I know you probably have many, but what’s your proudest moment as a founder?
Having our first team member tell me this is the best job she’s ever had. It’s one thing to be working on a project that I think is exciting and to be trying to do a good job of building a product and marketing it, but having someone else be so positively impacted by the company that we are building and to know that I helped create a role and a space for her to do work that she loved has been the most rewarding thing. When you’re a business ‘leader’ you’re leading people. It’s impacting their lives and their families. I have been surprised by how rewarding my business feels now that I have a team and we’re all pulling in the same direction.
What's one myth you'd like to debunk about your line of work?
Myth: “You can reverse engineer success.” There are thousands of gurus and online courses that want to teach new business owners how to copy what they did or what their client(s) did that gave them some huge level of success. There are principles that lend to a better chance of success, but every business is different. Timing and context matter and that is always unique. You can’t just copy what someone else did and expect to get the same results.

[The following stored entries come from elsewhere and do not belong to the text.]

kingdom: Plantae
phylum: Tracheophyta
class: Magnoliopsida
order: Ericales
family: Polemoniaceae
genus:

What advice would you give to burgeoning entrepreneurs?
Think about the problems that you like to solve and are okay having in your life. It’s easy to think about all the great things about starting a business and working for yourself, but it’s your tolerance for the problems that will make or break you as an entrepreneur. If you can bring on partners or team members that will help handle the things that you can’t or won’t deal with, do that as early as you can.
What does the future look like for your company?
We are going to continue to build our customer base with our flagship product and have started on R&D for a new product that solves some things that our customers have either complained about or asked for. I am also starting to put a pitch together to look for VC funding to help accelerate our growth and to potentially move to selling in retail stores in addition to our online presence.
What words do you live by?
“You only lose if you give up.” This was the starting premise I had before we started anything. I said to my partner, “The first product we put out might flop. Or it might do just okay but not enough to build a real business with. But we can change it, we can add products and iterate. We only lose this game if we stop playing.” That’s been my mantra through the whole process.
Any final words of wisdom?
I heard someone (I think Gary Vaynerchuk?) say once, “Someone’s yuck is someone else’s yum.” Even with a great product or service, there are going to be people who hate it. You have to find the people who are a ‘yum’ for the thing you’re doing and try not to dwell too much on the ‘yuck’ reviews – you can learn some things from the ‘yuck’ reviews, but you’re never going to please everyone.